Tenho um Windows Server 2008 R2 configurado para receber eventos encaminhados de uma grande quantidade de clientes (Windows 7\8.1). Ele recebe eventos no intervalo de ID de evento 8000-8006 da fonte WLAN-Autoconfig (o servidor não possui a fonte, mas pode ser adicionado à assinatura para poder receber dessa fonte).
O servidor é instalado com inglês dos EUA e possui localidade\cultura norueguesa.
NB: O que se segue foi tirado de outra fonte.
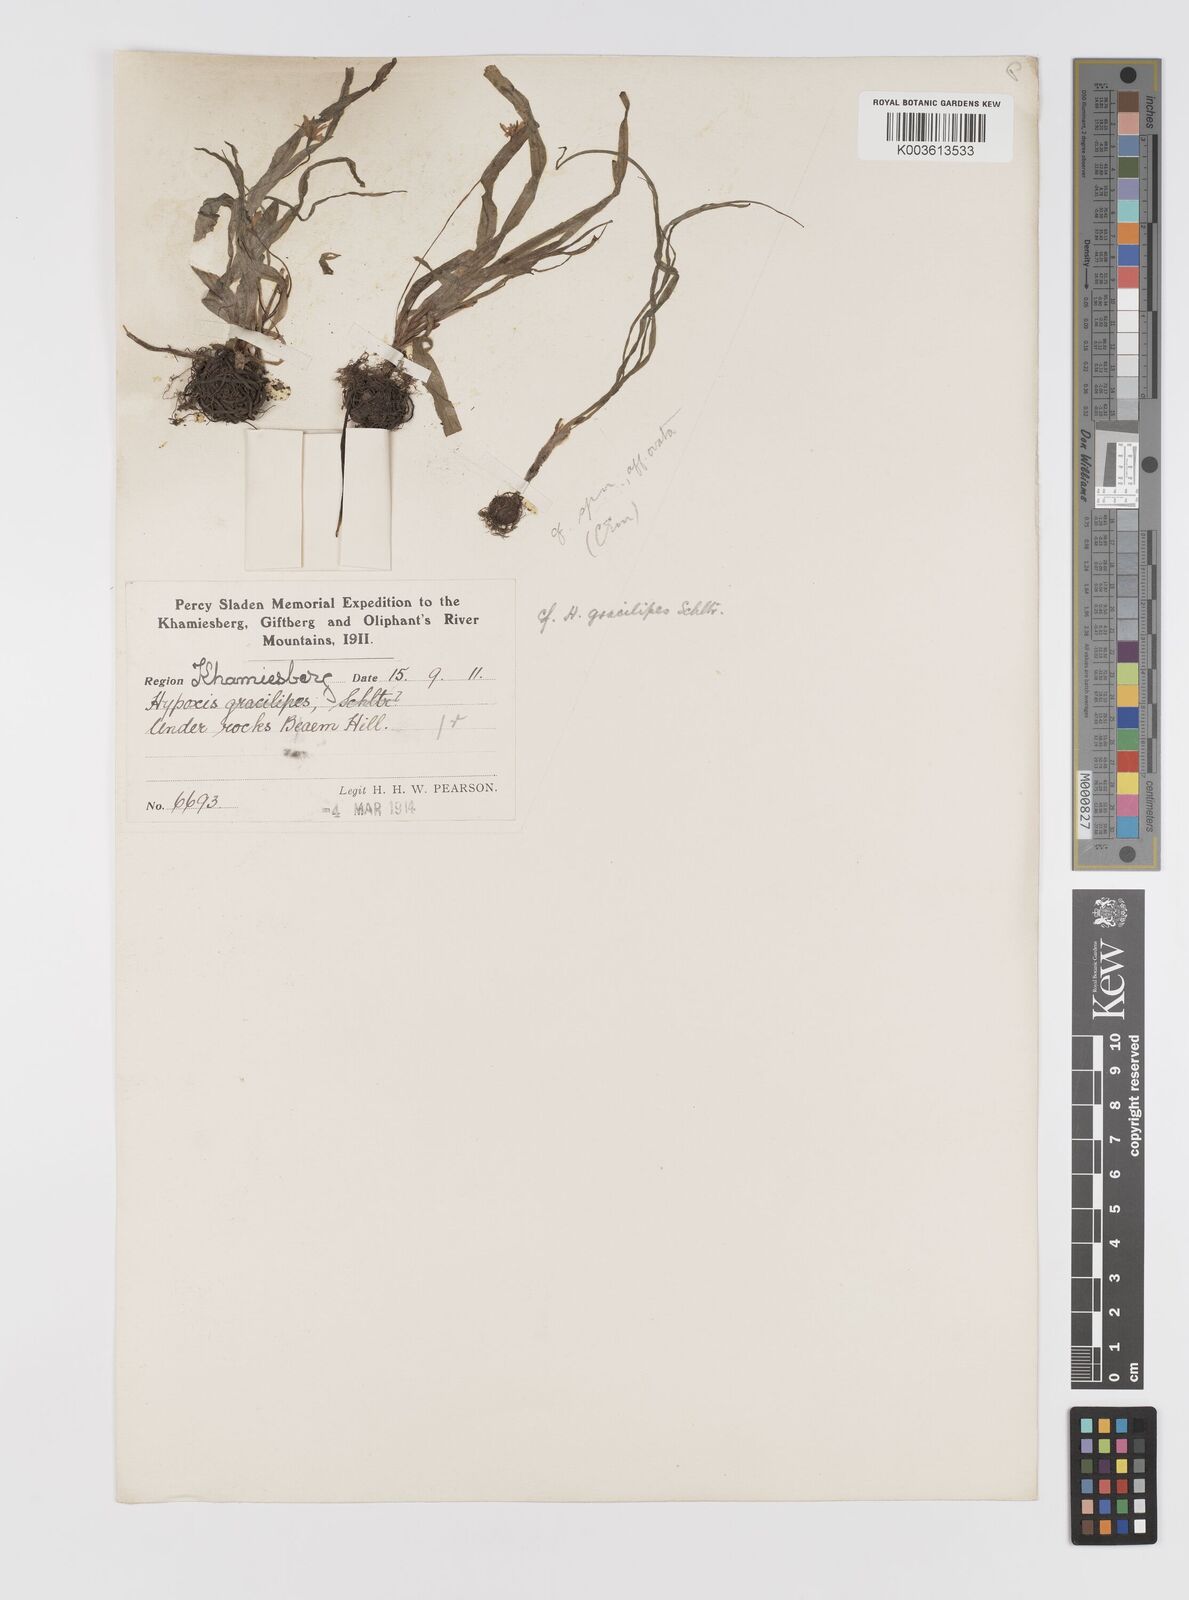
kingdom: Plantae
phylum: Tracheophyta
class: Liliopsida
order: Asparagales
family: Hypoxidaceae
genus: Pauridia
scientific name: Pauridia gracilipes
Os clientes são instalados com NB-no norueguês e possuem localidade\cultura norueguesa.
Um dos primeiros problemas que encontrei foi que o servidor não conseguia ler o evento corretamente. Deu esse erro:
A descrição do Event ID 8000 da origem Microsoft-Windows-WLAN-AutoConfig não pode ser encontrada. O componente que gera esse evento não está instalado no computador local ou a instalação está corrompida. Você pode instalar ou reparar o componente no computador local.
Se o evento tiver origem em outro computador, as informações de exibição deverão ser salvas com o evento.
Não foi um grande problema, pois o objeto e o conteúdo do evento ainda chegavam e podiam ser utilizados para a finalidade para a qual foram coletados.
Mais tarde, porém, ao tentar escrever um script Powershell para obter e filtrar esses eventos, me deparei com alguns problemas.
Primeiro tentei este método:
Get-WinEvent -ComputerName $ServerName -FilterHashtable @{logname = 'ForwardedEvents'; id = 8000, 8001, 8002, 8003; StartTime = $StartDate; EndTime = $EndDate } -MaxEvents 3
Mas esta consulta não retornou valores. Remover "StartTime" e "EndTime" do filtro fez com que funcionasse por algum motivo. Convencido de que a opção "-FilterHashTable" não funcionava, tentei usar a opção "-FilterXML", mas para fazer isso tive que criar o filtro no log de eventos para encontrar a sintaxe.
Efetuei logon no servidor, abri o visualizador de eventos e criei uma visualização personalizada do log ForwardedEvents com estas opções:
Log = Eventos Encaminhados
Códigos = 8000-8003
Hora de início = alguma data
EndTime = SomeDateLater
E para minha surpresa ele retornou NO EVENTS, embora eu possa ver muitos eventos que deveriam corresponder a esse filtro no log de eventos.
Tentar filtros diferentes me trouxe estes resultados:
Teste 1
Registro: Eventos Encaminhados
IDs: 8000-8003
DataInício: Não preenchido
Data final: preenchido
Resultado: obtém todos os resultados (mesmo após EndDate)
Teste 2
Registro: Eventos Encaminhados
IDs: 8000-8003
DataInício: Preenchido
Data final: não preenchido
Resultado: não obtém resultados
Teste 3
Registro: Eventos Encaminhados
IDs: todos os IDs de eventos
DataInício: Preenchido
Data final: não preenchido
Resultado: Obtém eventos com ID 111 (que acredito ser a notificação de início de assinatura para novos clientes)
Teste 4
Registro: Eventos Encaminhados
IDs: todos os IDs de eventos
DataInício: Preenchido
Data final: preenchido
Resultado: Obtém eventos com ID 111 (que acredito ser a notificação de início de assinatura para novos clientes)
Minha pergunta é então:
Por que isso está acontecendo e como posso consertar?